Zoolorgy
Dir: Oliver Stone
Starring: various Animals, You
Runtime: 2 hrs 11 mins
From the moment you sit down in the theatre to watch Zoolorgy, you are molested by a glorious orgy of colors and sounds. Zoolorgy is a veritable gangbang of your senses.
It’s impossible to describe Zoolorgy without losing it. The best I can do is recreate for you what the experience of Zoolorgy is like.
Watching Zoolorgy is like being a bright-eyed child of five again. Your parents take you to the zoo for the very first time. But when you arrive, the bars and cages have vanished. The animals are roaming free; the lions and the tigers, the hippopotamuses and the egrets; they are all free. And they are having an enormous inter-species orgy right before your eyes. All the animals going at it, as if they had no cares in the world.
Perhaps that was poor example, allow me to try again:
Imagine you are on a desert island, with nothing but a coconut tree, sand, and a couple of shells. If you’re a dude, you’ve got this really hairy beard. Your throat is parched; you haven't had fresh water for days. The sun is beating down on you like a drunken father.

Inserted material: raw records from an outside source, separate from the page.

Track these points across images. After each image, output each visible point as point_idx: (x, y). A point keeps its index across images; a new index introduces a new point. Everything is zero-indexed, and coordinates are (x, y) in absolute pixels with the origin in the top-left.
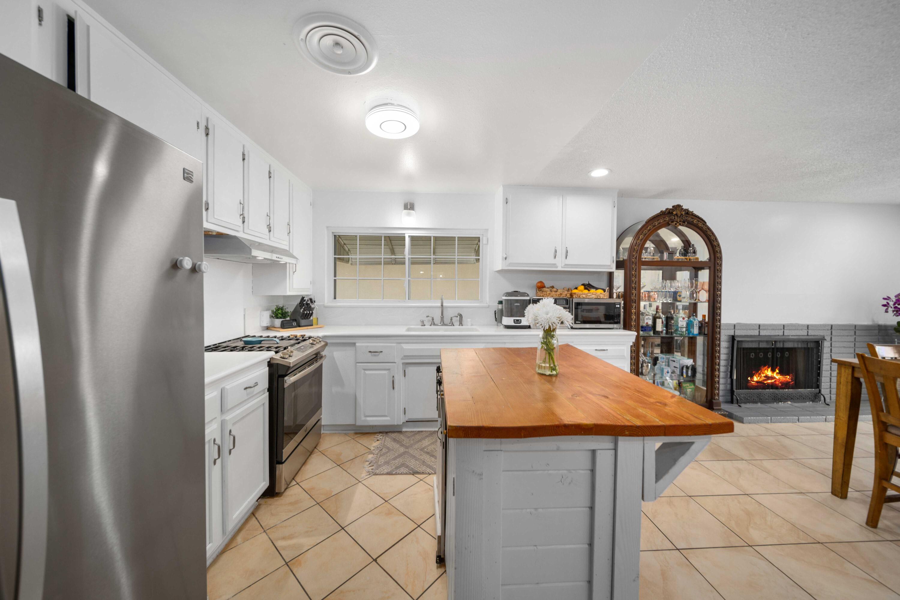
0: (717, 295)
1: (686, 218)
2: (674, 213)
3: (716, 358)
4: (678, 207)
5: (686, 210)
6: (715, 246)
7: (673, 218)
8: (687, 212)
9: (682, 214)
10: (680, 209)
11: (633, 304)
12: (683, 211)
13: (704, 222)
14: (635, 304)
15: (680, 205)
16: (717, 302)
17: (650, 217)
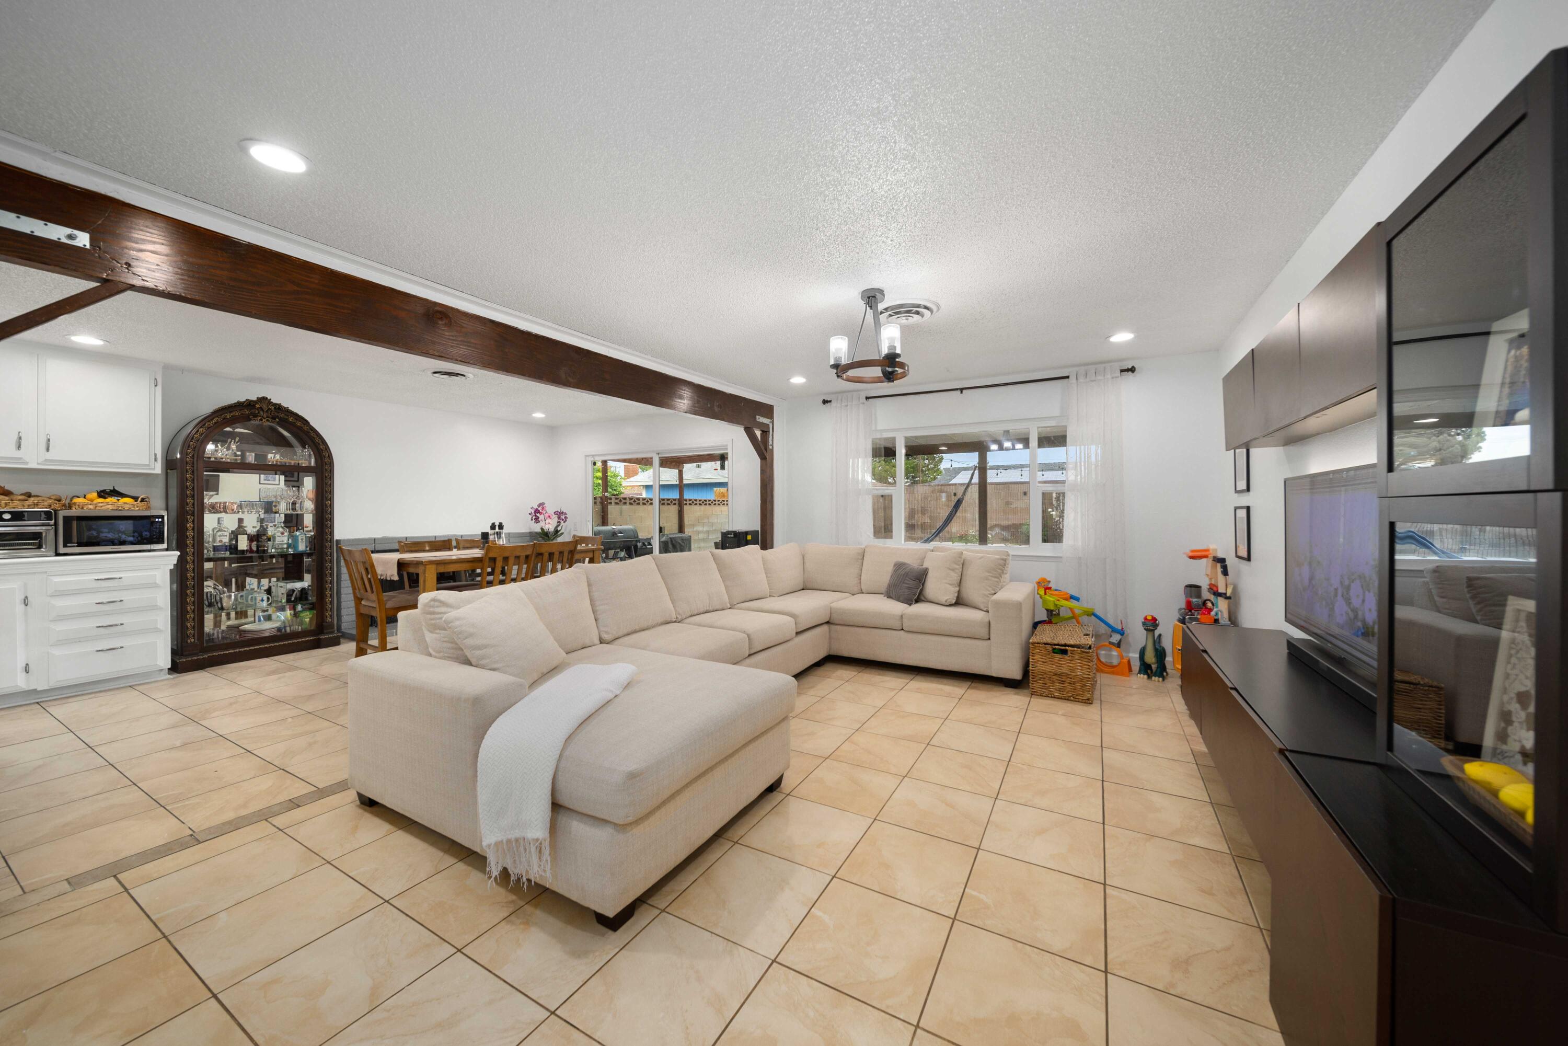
0: (326, 505)
1: (276, 414)
2: (257, 406)
3: (326, 575)
4: (263, 400)
5: (276, 404)
6: (322, 450)
7: (257, 412)
8: (278, 407)
9: (270, 409)
10: (267, 402)
11: (188, 517)
12: (272, 405)
13: (306, 422)
14: (192, 517)
15: (267, 398)
16: (326, 512)
17: (220, 406)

Suddenly, you see a boat on the horizon, coming to rescue you. But as it draws closer, you realize there are no humans on this boat. It’s a boat full of animals. And they're all having sex with one another. There are monkeys, and there are chickadees, and snakes, and rhinoceroses, and gibbons, and rats, and lemurs. All of them going in and out of one another with an almost reckless abandon.
Zoolorgy, at it's heart, is a celebration of life.
4 out of 5 stars.
3 comments:
I never got around to seeing this one. It sounded too derivative of his earlier film, "Animals Fucking." And after your description, I know the sad truth: Stone has lost his edge.
I respectfully disagree, Mr Catlett. Stone was like a young boy lost in the wilderness when he made "Animals Fucking." Ebert called the film "Totally gross... a movie worthy of it's name."
"Animals Fucking" is the precursor to "Zoolorgy" in the same way that monkeys are precursors to humans. The human form is the perfected version. A form made in God's likeness. Sure, monkeys are great, and we'd sleep with them if there were no other options. But why sleep with a monkey when you can sleep with a human instead? I suppose it really gets down to what she looks like and what the monkey looks like. And after a certain amount of drinks, the line between human and monkey doesn't seem nearly as important as it did in the beginning.
I forget where this analogy was going...
You're saying you would choose Helena Bonham Carter in Planet of the Apes over Estella Warren in Planet of the Apes. I honestly don't blame you.